Process–Teaching and Writing

Even though my job is so rich in the subject of writing, I do feel the teaching overshadows the writing. As a teacher, I rarely discuss anything other than grading and classroom technique with other teachers. We just all assume we know what strong writing is and rarely practice the act–I don’t know of any other instructors on campus that send me writing the way I send my writing out to D and other instructors.

But teaching is an incredibly important part of my writing process. Or at least I have struggled to make it an important part of my process this past year. I feel I am learning this slowly as I progress as a working and teaching writer.  

This term I have taught in the mornings and mid-afternoons and then I have retreated to my living room to park at my laptop in order to get down the Little Lolo Stories and to finish up the Cornbread Project. I listen to music and hack away at my laptop before preparing for classes. And I do think I am at a place with my teaching I can lean on my syllabus and lean on my classroom technique in order to spend more time writing and revising. And I feel I have needed that schedule to be productive and so I hope I can keep the level of productivity I have grown to establish. Can I stay as efficient and productive out of school? Do I need the structure and the freedom within that schedule to write effectively? 

I worry about this the way only a writer can worry he or she won’t return to a draft–you never know when something will be abandoned. Away from the teaching I do hope I can revise my stories and revise Little Lolo Stories much more closely.
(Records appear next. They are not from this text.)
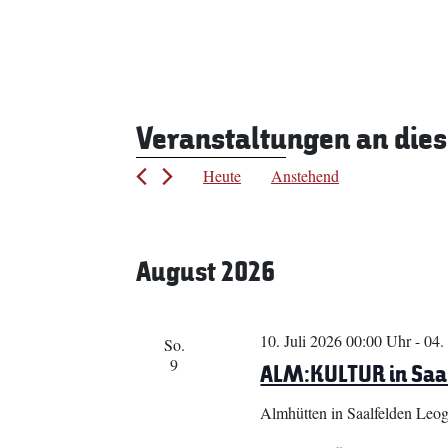
Veranstaltungen an die
Heute
Anstehend
Datum
wählen.
August 2026
10. Juli 2026 00:00 Uhr
-
04.
So.
9
ALM:KULTUR in Saa
Almhütten in Saalfelden Leo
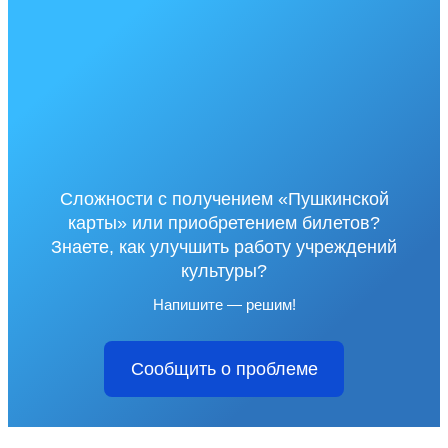
Сложности с получением «Пушкинской
карты» или приобретением билетов?
Знаете, как улучшить работу учреждений
культуры?
Напишите — решим!
Сообщить о проблеме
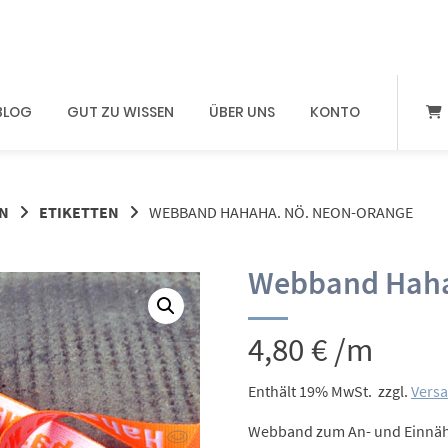
BLOG
GUT ZU WISSEN
ÜBER UNS
KONTO
N
ETIKETTEN
WEBBAND HAHAHA. NÖ. NEON-ORANGE
Webband Haha
4,80
€
/m
Enthält 19% MwSt.
zzgl.
Vers
Webband zum An- und Einnä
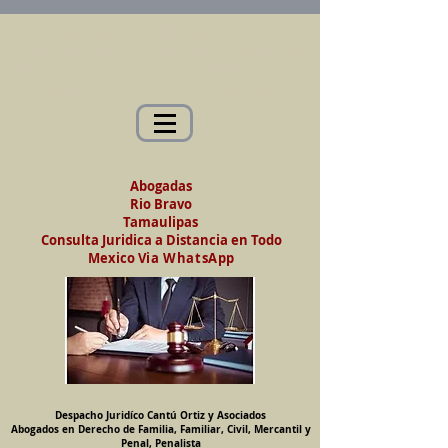
Abogados en Saltillo, Coah. México
Despacho Jurídico Cantú Ortiz y Asociados
Abogados en Derecho de Familia, Familiar,
Civil, Mercantil y Penal, Penalista
Abogadas
Rio Bravo
Tamaulipas
Consulta Juridica a Distancia en Todo
Mexico
Via WhatsApp
Despacho Juridíco Cantú Ortiz y Asociados
Abogados en Derecho de Familia, Familiar, Civil, Mercantil y
Penal, Penalista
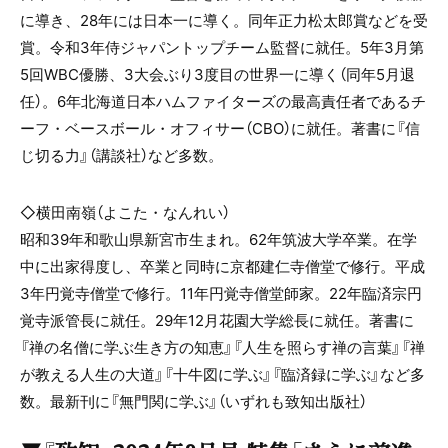
に導き、28年には日本一に導く。同年正力松太郎賞などを受
賞。令和3年侍ジャパントップチーム監督に就任。5年3月第
5回WBC優勝、3大会ぶり3度目の世界一に導く（同年5月退
任）。6年北海道日本ハムファイターズの最高責任者であるチ
ーフ・ベースボール・オフィサー（CBO）に就任。著書に『信
じ切る力』（講談社）など多数。
◇横田南嶺（よこた・なんれい）
昭和39年和歌山県新宮市生まれ。62年筑波大学卒業。在学
中に出家得度し、卒業と同時に京都建仁寺僧堂で修行。平成
3年円覚寺僧堂で修行。11年円覚寺僧堂師家。22年臨済宗円
覚寺派管長に就任。29年12月花園大学総長に就任。著書に
『禅の名僧に学ぶ生き方の知恵』『人生を照らす禅の言葉』『禅
が教える人生の大道』『十牛図に学ぶ』『臨済録に学ぶ』など多
数。最新刊に『無門関に学ぶ』（いずれも致知出版社）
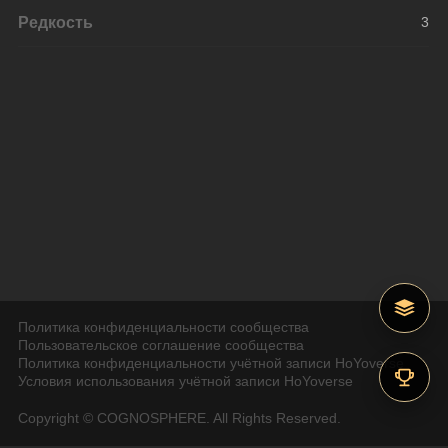
Редкость
3
Политика конфиденциальности сообщества
Пользовательское соглашение сообщества
Политика конфиденциальности учётной записи HoYoverse
Условия использования учётной записи HoYoverse
Copyright © COGNOSPHERE. All Rights Reserved.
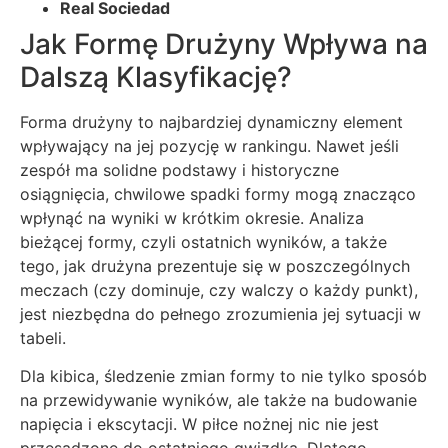
Real Sociedad
Jak Formę Drużyny Wpływa na
Dalszą Klasyfikację?
Forma drużyny to najbardziej dynamiczny element
wpływający na jej pozycję w rankingu. Nawet jeśli
zespół ma solidne podstawy i historyczne
osiągnięcia, chwilowe spadki formy mogą znacząco
wpłynąć na wyniki w krótkim okresie. Analiza
bieżącej formy, czyli ostatnich wyników, a także
tego, jak drużyna prezentuje się w poszczególnych
meczach (czy dominuje, czy walczy o każdy punkt),
jest niezbędna do pełnego zrozumienia jej sytuacji w
tabeli.
Dla kibica, śledzenie zmian formy to nie tylko sposób
na przewidywanie wyników, ale także na budowanie
napięcia i ekscytacji. W piłce nożnej nic nie jest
At least I hope I can keep my afternoons with the fictive spaces and the imagined voices I’ve created. I hope the voices will still speak to me an push me to get the drafts down.

But these past few days I have been only grading and figuring final grades–finishing up final office cleaning for the summer. Cleaning off of my desktop–real and virtual. And though the long academic term can seem so tiring and I do feel as my students, fatigued with the term and the work of school. I recognize this as I have my afternoons back to rest and catch up on my own thoughts. Mostly I want to rest and not think about school. But as I take the time to look back I see how this term has been so productive and yet, now, I am feeling that production slowing down. So can I keep up my own work as I have these last 16 weeks?

And I do have so many books I’d like to get to–and not just read but study a bit.  Books I’ve purchased and books I’ve been lent by students and friends. I’d like to get out and rest a bit as I have only been traveling from campus to home for 16 weeks. I hope to get out and experience time outside–hiking and walking and just getting away from the routine I feel I need and also I feel I need a break from.

Published by john paul jaramillo

John Paul Jaramillo was born and raised in southern Colorado. His stories and essays have appeared in numerous publications, including the Acentos Review, Palabra, A Magazine of Chicano and Latino Literary Art, and most recently in Duende. His collection The House of Order: Stories was named an International Latino Book Award Finalist and his novel in stories Little Mocos is forthcoming from Twelve Winters Press. In 2013 the editors of Latino Boom: An Anthology of U.S. Latino Literature listed Jaramillo as one of its Top 10 New Latino Authors to Watch and Read.

2 Comments

  1. Sharing some of the same feelings and anxieties you’re talking about– “I, too, have felt bound yet empowered by structure.”

    D.

    Reply

  2. You told me that you have to steal the time. And you’re right. Even when you have all of the minutes of the day to yourself, you still have to steal the time to write. Don’t let it slip. Your writing is one of the things that keeps me motivated.